***** Text under study *****

Thank you.
As of today, our total humanitarian assistance to Iraq has amounted to about $67.4 million. This makes us the fourth-largest contributor of aid to the humanitarian crisis since the beginning of 2014. I can speak to some of those highlights.
Just this month Minister Paradis announced $40 million, and $10 million of that went to the World Food Programme to help provide food assistance to about 1.5 million people. I believe we are the second-largest contributor to the World Food Programme. The United Nations World Food Programme does excellent work.
We have given $9 million to the United Nations High Commissioner for Refugees to help about 1.3 million displaced people in accessing legal assistance, blankets, warm clothing, heaters, and 50,000 emergency shelters. We have provided $5 million to the International Committee of the Red Cross for safe water, sanitation, food assistance, financial assistance to some 77,000 people, and supporting three hospitals and nine health centres.
In October Minister Paradis announced $8 million to UNICEF. This is to support the No Lost Generation initiative in Iraq. This initiative will reach as many as 200,000 at-risk children in Iraq and will focus on education in emergencies, child protection, and social cohesion. In September I announced $5 million to provide emergency shelter and emergency relief supplies to the people of northern Iraq and $2 million for urgent health care services to support the victims.
Other humanitarian assistance in 2014 included $7.4 million in humanitarian assistance to Iraq; $6.5 million was provided in March in response to the yearly humanitarian appeals, and some $900,000 to various Canadian NGOs and the Canadian Red Cross through pre-approved rapid response drawdown funds, including the costs of deploying those supplies to Iraq. This is obviously a tremendously important part of the response. There is no doubt though that while the humanitarian assistance we're giving is important, we have seen humanitarian aid workers summarily executed by the terrorists. So I think the biggest humanitarian assistance we can provide is to stop the expansion of ISIL into new areas where more people would have to flee their barbaric practices and so that far fewer people have to live under their barbaric regime.

***** Given records *****

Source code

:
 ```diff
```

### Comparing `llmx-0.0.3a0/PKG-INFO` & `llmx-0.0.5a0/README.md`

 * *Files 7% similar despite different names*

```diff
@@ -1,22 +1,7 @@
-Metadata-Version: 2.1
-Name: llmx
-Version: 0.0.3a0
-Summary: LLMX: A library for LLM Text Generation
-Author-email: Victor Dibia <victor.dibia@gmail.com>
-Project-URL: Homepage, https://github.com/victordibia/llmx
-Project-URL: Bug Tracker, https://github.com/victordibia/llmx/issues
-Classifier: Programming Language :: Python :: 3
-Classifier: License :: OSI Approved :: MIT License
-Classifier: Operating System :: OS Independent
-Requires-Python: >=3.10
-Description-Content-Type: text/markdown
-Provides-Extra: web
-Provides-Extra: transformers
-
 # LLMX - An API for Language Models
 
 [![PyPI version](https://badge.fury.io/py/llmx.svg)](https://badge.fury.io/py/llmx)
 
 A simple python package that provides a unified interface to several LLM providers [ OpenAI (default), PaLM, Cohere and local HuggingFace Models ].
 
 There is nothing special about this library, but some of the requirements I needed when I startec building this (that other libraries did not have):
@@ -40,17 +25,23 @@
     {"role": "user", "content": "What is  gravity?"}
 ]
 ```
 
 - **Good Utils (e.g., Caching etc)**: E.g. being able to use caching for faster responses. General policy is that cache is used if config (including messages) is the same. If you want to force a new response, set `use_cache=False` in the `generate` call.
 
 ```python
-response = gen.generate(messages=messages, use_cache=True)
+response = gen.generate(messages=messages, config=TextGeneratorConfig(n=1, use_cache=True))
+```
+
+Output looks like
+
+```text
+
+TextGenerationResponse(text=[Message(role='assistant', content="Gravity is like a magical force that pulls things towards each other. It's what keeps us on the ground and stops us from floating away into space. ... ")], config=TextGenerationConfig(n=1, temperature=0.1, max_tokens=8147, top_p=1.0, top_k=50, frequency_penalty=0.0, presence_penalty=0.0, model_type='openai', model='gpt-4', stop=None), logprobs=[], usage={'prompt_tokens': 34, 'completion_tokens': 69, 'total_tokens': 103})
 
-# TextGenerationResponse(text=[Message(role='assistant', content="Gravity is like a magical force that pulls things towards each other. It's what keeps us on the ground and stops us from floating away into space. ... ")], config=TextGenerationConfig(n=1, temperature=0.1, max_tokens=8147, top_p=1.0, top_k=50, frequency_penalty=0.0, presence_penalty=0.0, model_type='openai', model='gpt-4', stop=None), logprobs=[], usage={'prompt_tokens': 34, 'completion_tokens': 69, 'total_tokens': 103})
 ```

*****

## Task instructions
a: In the statement on aid to Iraq, rewrite the paragraph beginning "We have given $9 million" as a short bulleted list that keeps its main facts.
b: According to the statement on aid to Iraq, how much did Minister Paradis announce for UNICEF in October?
c: Copy the statement on aid to Iraq word for word, starting at "Just this month" up to and including "does excellent work.".

## Answers to the problems
a:
- $9 million to the United Nations High Commissioner for Refugees to help about 1.3 million displaced people with legal assistance, blankets, warm clothing, heaters and 50,000 emergency shelters
- $5 million to the International Committee of the Red Cross for safe water, sanitation, food assistance, financial assistance to some 77,000 people, and support for three hospitals and nine health centres

b: $8 million.

c:
Just this month Minister Paradis announced $40 million, and $10 million of that went to the World Food Programme to help provide food assistance to about 1.5 million people. I believe we are the second-largest contributor to the World Food Programme. The United Nations World Food Programme does excellent work.